Review by Ian Keogh
When a young child William Henry Jackson Griffith was told his names originated from his great-grandfather William Henry Jackson, a photographic pioneer who died two years before Griffith was born. As a youngster he’s pleased to be the only kid in school with four names, but as time passes he learns more, and now aged eighty Griffith has produced a graphic novel biography of his ancestor.
Photographic Memory isn’t a straightforward biography, being told primarily as Jackson’s recollections in old age, yet also including Griffith’s own memories of incidents with a bearing on Jackson’s legacy. Much of this was as related to Jackson’s friend Elwood P. Bonney from 1933, and Bonney later published a book of his memories about Jackson based on his diaries. Griffith draws extensively on this as his intention is to deliver as full a picture as possible of his great-grandfather’s life, but although the illustration is refined, two elderly gentlemen eating in diners and making jokes about Gone With the Wind is hardly the stuff of legend. What is conveyed via Bonney’s recollections is Jackson being down to Earth and little concerned in old age with the status and reputation important to him when younger.
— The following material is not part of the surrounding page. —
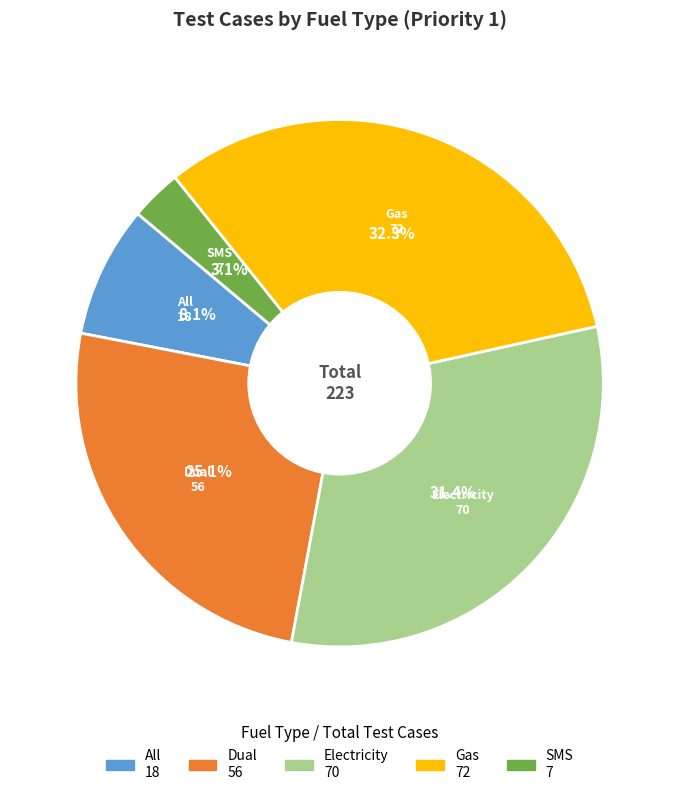

Approximately how many times larger is the value at Gas compared to All?

4.0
Likewise, Jackson’s younger years reflect the era without being compelling until a moment of impetuosity ends his East Coast life and begins his journey westward, which is when Photographic Memory springs into life. We’re not long into that before Griffith breaks in to explain inherited guilt concerning terminology Jackson used about indigenous Americans and how he commodified them in photographs. A dozen pages of hand-wringing including testimonies from 19th century Native Americans would have been better placed as an addendum. Oddly, what would now be seen as Jackson neglecting his family is only briefly aired.
An accomplished artist, it’s nonetheless a challenge for Griffith to supply the majesty of the scenery as viewed by Jackson, and perhaps from respect he rarely attempts to reproduce a photograph exactly. Some of Jackson’ pictures are presented in the back and some of his drawings make the body of the book. When it comes to urban environments of the past, though, Griffith excels, supplying neat small drawings of so many locations, every single one of them something to pause and look at before moving onward.
By not just concentrating on the successful career highlights, Griffith underlines that people seen as successful today experienced periods of hardship and struggle. Although Jackson in his nineties had a reputation and a name, he still felt it necessary to work to supplement his pension. That may have been partially an excuse as he’s portrayed as loving to draw the past as much as he talked about it. His photography wasn’t confined to the USA, and one of Photographic Memory’s most enticing sequences is a global trip taken in the late 1800s in the company of a man who proves a charlatan.
What begins in relatively tame fashion eventually becomes an exhilarating journey of highs and lows. Hand-wringing apart, it’s enlivened by Griffith’s intrusions, with an imagined ferry conversation charming, and his whimsical epilogue funny. For the reader with an enquiring mind much is mentioned in passing meriting further investigation, Sally Rand’s Nude Ranch for one.
Exhaustive, densely compiled and illuminating, Photographic Memory is a testament to Jackson’s spirit of adventure and to Griffth emulating his ancestor by still producing work of quality at an advanced age.